EditorialsBy Matt Bud, Chairman, The FENG

Although you wouldn’t know it from the influence it had on his thinking, one of the little known facts is that Charles Darwin actually didn’t spend all that much time in the Galapagos Islands.

The Galapagos Islands cover a rectangle of about 125 miles from North to South and about 175 miles from East to West with about 13 significant islands and many small ones. As I understand it, Charles was only there for several weeks. And, instead of a cruise ship making about 15-20 knots with a rubber dingy powered by a 48 horsepower outboard on a preplanned tour, he was in a boxy square rigged ship with a few oar powered boats for getting to the islands.
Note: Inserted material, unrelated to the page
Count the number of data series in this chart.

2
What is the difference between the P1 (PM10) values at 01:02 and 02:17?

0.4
I should also point out that at the equator there isn’t much wind, so it’s not like he was able to zip around from place to place, and he didn’t really have accurate charts of the area, so the captain of his ship probably had to proceed with due caution in getting around.

So, how was it that he was able to draw so many inferences during his short stay? The obvious answer is that like all of you, he brought a wealth of prior knowledge and experience to a chance opportunity to “put it all together.”

Like modern day Charles Darwin’s all of us are working out our very own “Transmutation of Species.” Instead of counting on huge numbers of young being born and those most suited to the current situation surviving, we work instead with a multiplicity of ideas. We try them out in various ways and under different circumstances and see which ones “survive.” As in nature, it is the volume of examples and the volume of testing that can really make the difference.

In our modern computerized world, no one should try or needs to live with only one version of their resume, cover letter or 90-second announcement. We need to “give birth” to a flood of variations that we can try out on “mother nature” or our friends and associates and see which ones survive. Sometimes the ideas we initially think will work best don’t, but if you keep trying to identify the reasons why some portions work better than others you will ultimately come up with more and more satisfactory solution sets.

We are fortunate that the “human animal” is highly adaptable. The survival skills we have acquired and nurtured over the course of our careers provide us the tools to add or lose “features” that make it possible to prosper in new situations. It doesn’t matter if we are penguins in the tropics or land iguanas stuck with drinking salt water.

The choice of surviving or not surviving is always an easy one to make.